The cheerleader non-sequiturs sound like they were transcribed from the consciousness of a very weird person

So I was discussing Glee with someone, and got into a minor difference of opinion over those cheerleader characters. My conversationalist (if that’s the word I want, and it isn’t) thought Brittany and Santana are weak links, while last night’s episode confirmed them as my favourite part of the show.

This despite the fact that I’m not a huge fan of “dumb” characters. But Brittany’s not “dumb” in the sense of just being not very smart. She’s dumb in the sense of being completely insane — every word that comes out of her mouth implies that she is kind of psychotic in a chirpy way. It’s like instead of being stupid in our world, she’s living in another world where she is the smartest person alive. And the lines she gets are kind of like Ralph Wiggum lines from the golden age of The Simpsons, except aged up a few years:

Dolphins are just gay sharks.

Sometimes I forget my middle name.

She’s the one they made me talk to when they found out I was keeping that bird in my locker.

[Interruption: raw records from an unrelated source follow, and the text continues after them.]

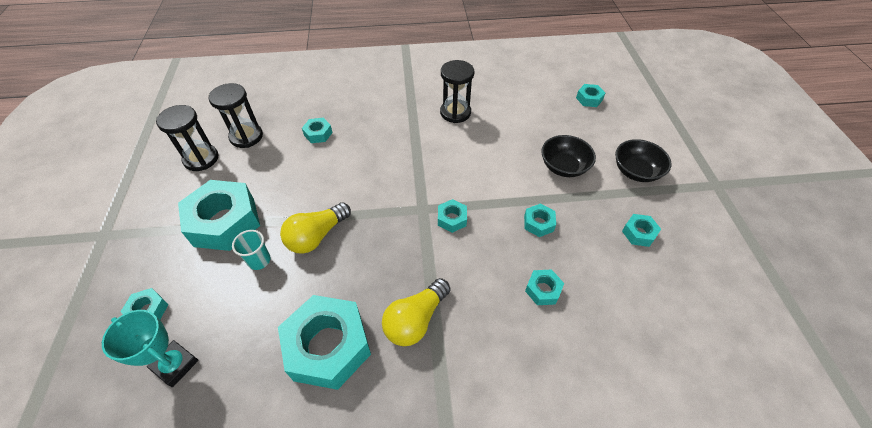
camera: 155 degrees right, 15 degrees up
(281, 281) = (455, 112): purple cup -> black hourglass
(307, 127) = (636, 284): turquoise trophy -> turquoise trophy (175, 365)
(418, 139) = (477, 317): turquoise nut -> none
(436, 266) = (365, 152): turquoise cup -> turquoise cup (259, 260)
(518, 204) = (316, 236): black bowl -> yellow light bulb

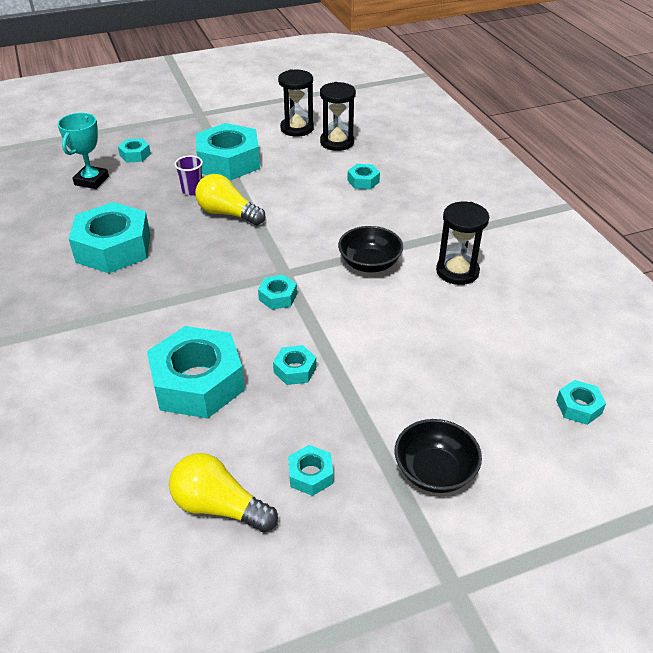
camera: 75 degrees right, 10 degrees down
(259, 260) = (192, 190): turquoise cup -> purple cup
(415, 320) = (146, 293): yellow light bulb -> yellow light bulb (219, 506)
(543, 290) = (198, 382): turquoise nut -> turquoise nut, size x2.22
(563, 167) = (405, 386): black bowl -> black bowl (369, 264)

“‘Ballad.’ Who knows what this word means?”
“It’s a male duck.”

I find recipes confusing.

Sue is funny, but you kind of know what she’s going to say in a given situation, and like most of the characters on Glee, she talks in what Jeremy Mongeau compared to Futurama-speak — dialogue that is very arch and “writerly” and doesn’t sound like human beings communicating. The cheerleader non-sequiturs, on the other hand, sound like they weren’t so much written as transcribed from the consciousness of a very weird person. And that makes Brittany, strangely enough, more of a plausible human being than some of the other characters. Anyway, I definitely think Heather Morris is one of the best TV airheads since the days when Michele Matheson was by far the best thing about Mr. Belvedere.